/---

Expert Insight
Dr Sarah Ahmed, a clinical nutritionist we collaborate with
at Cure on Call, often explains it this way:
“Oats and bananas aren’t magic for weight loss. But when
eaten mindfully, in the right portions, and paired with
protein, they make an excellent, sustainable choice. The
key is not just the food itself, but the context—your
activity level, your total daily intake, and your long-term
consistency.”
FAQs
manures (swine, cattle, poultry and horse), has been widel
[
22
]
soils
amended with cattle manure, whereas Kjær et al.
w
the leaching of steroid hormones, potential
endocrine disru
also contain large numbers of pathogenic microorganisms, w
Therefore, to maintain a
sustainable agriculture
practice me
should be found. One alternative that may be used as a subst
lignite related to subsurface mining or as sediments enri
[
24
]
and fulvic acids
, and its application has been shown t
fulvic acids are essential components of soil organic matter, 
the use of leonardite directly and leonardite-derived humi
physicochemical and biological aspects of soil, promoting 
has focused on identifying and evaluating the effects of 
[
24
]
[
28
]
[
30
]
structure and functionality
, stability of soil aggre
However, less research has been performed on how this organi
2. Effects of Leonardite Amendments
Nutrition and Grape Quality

\---
/---

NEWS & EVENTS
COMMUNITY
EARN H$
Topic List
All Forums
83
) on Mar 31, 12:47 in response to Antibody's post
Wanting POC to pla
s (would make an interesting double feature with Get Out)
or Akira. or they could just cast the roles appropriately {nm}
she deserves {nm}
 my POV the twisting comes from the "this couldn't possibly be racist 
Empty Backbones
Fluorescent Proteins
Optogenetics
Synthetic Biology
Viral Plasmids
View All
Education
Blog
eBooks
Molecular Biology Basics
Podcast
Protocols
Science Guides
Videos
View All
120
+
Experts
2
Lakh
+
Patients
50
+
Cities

\---

Assigned task: Your answer must be the lines above from the one containing "Expert Insight" to the one containing "Nutrition and Grape Quality", both included, restated word for word.

The answer:
Expert Insight
Dr Sarah Ahmed, a clinical nutritionist we collaborate with
at Cure on Call, often explains it this way:
“Oats and bananas aren’t magic for weight loss. But when
eaten mindfully, in the right portions, and paired with
protein, they make an excellent, sustainable choice. The
key is not just the food itself, but the context—your
activity level, your total daily intake, and your long-term
consistency.”
FAQs
manures (swine, cattle, poultry and horse), has been widel
[
22
]
soils
amended with cattle manure, whereas Kjær et al.
w
the leaching of steroid hormones, potential
endocrine disru
also contain large numbers of pathogenic microorganisms, w
Therefore, to maintain a
sustainable agriculture
practice me
should be found. One alternative that may be used as a subst
lignite related to subsurface mining or as sediments enri
[
24
]
and fulvic acids
, and its application has been shown t
fulvic acids are essential components of soil organic matter, 
the use of leonardite directly and leonardite-derived humi
physicochemical and biological aspects of soil, promoting 
has focused on identifying and evaluating the effects of 
[
24
]
[
28
]
[
30
]
structure and functionality
, stability of soil aggre
However, less research has been performed on how this organi
2. Effects of Leonardite Amendments
Nutrition and Grape Quality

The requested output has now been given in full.